Source passage
(begin)

Aspen, Part 1 – Amtrak

The Aspen adventure was the training trip to prepare for the 2018 expedition across the Greenland Ice Cap to  raise awareness for autism. (I discovered a Swedish group already did the exact expedition, also to raise awareness for autism, just last year. I contacted them to discuss specifics, but it actually dampened my enthusiasm for recreating the same trip, not unless we could tie it to the melting of the Greenland ice – global warming, or something to make our trip unique…

Back to Aspen: the team is mostly composed of staff from Ascendigo, https://ascendigo.org/, a sports camp for autistic individuals, located near Aspen in the town of Carbondale, Colorado.

I  and the only other autistic member, Paul, whose brainchild this expedition was, took Amtrak, my first trip to Colorado ever, and my first real train ride in the United States.

In fact, this was the first time in many years I left my room to go somewhere like this. Sure, I go out to get food, etc.; but a trip like this was a major undertaking for me, both in physical and mental preparation.

(end)

Write out the part of the Aspen trip account that runs from "In fact, this" up to and including "and mental preparation.", keeping every word unchanged.

Supplied data
(begin)

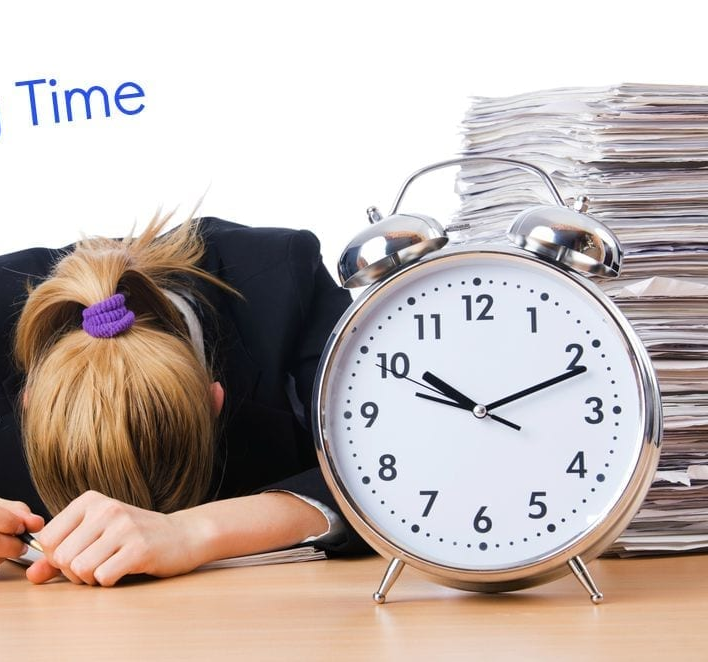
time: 10:11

(end)

Answer in full
In fact, this was the first time in many years I left my room to go somewhere like this. Sure, I go out to get food, etc.; but a trip like this was a major undertaking for me, both in physical and mental preparation.